There is nothing more paralyzing to the creative process, than to mindlessly up-thumb your way through what everyone else is doing. You don’t get creative by watching what everyone else is making. There’s a reason people come up with big ideas when they’re jogging, or in the shower, or swimming in the pool. Making something from scratch, and finding an idea or concept often requires getting off balance to open your brain. It’s like walking while chewing gum or patting your head while rubbing your stomach.
Scrolling through endless videos of people all doing the same thing and then thinking about how you can do that thing 5% better is creative, but it’s near-beer creative of a lower proof. It too often puts a pacifier in the mouth of creativity and dumbs it down.

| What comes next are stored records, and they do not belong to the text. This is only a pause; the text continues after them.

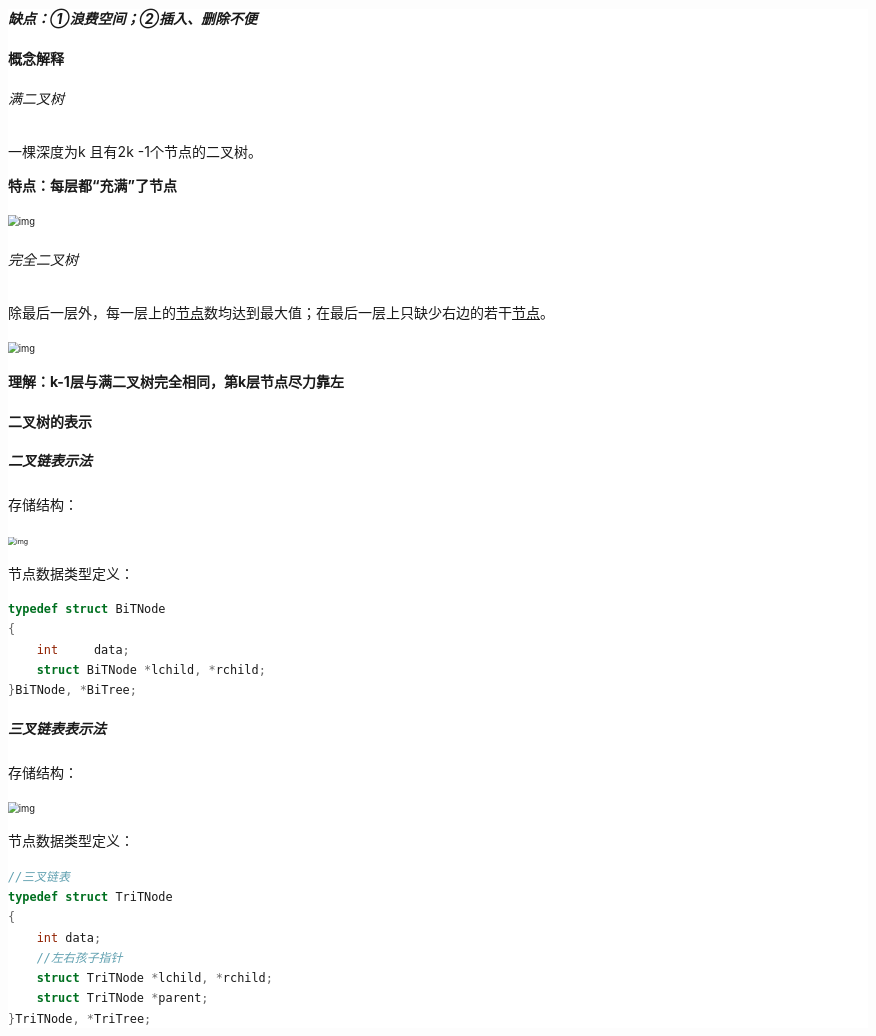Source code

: ***缺点：①浪费空间；②插入、删除不便***

#### 概念解释

###### 满二叉树

一棵深度为k 且有2k -1个节点的二叉树。

**特点：每层都“充满”了节点**

<img src="https://cdn.jsdelivr.net/gh/che77a38/blogImage2/%E5%9B%BE%E7%89%8738.png" alt="img" style="zoom:67%;" />

###### 完全二叉树

除最后一层外，每一层上的[节点](http://baike.baidu.com/view/47398.htm)数均达到最大值；在最后一层上只缺少右边的若干[节点](http://baike.baidu.com/view/549491.htm)。

<img src="https://cdn.jsdelivr.net/gh/che77a38/blogImage2/%E5%9B%BE%E7%89%8739.png" alt="img" style="zoom:67%;" />

**理解：k-1层与满二叉树完全相同，第k层节点尽力靠左**

#### 二叉树的表示

##### 二叉链表示法

存储结构：

<img src="https://cdn.jsdelivr.net/gh/che77a38/blogImage2/%E5%9B%BE%E7%89%8742.png" alt="img" style="zoom: 50%;" />

节点数据类型定义：

```c
typedef struct BiTNode
{
	int		data;
	struct BiTNode *lchild, *rchild;
}BiTNode, *BiTree;
```



##### 三叉链表表示法

存储结构：

<img src="https://cdn.jsdelivr.net/gh/che77a38/blogImage2/%E5%9B%BE%E7%89%8743.png" alt="img" style="zoom:67%;" />

节点数据类型定义：

```c
//三叉链表
typedef struct TriTNode 
{
	int data;
	//左右孩子指针
	struct TriTNode *lchild, *rchild;
	struct TriTNode *parent;
}TriTNode, *TriTree;
```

So next time you’re trying to be creative, here’s a few tips: set down your phone. Think. Take the worst idea you can think of and try to reverse engineer it into something that might work. Start with a concept. Find a problem to solve. Think of something that breaks your heart and try to find a solution to it. Because if we keep scrolling our way through life, we’re going to reduce music to karaoke, art to paint-by-numbers, and sport to pickleball.
Sure, it’s fun, fast and easy, and everyone can play. But it’s selling creativity short.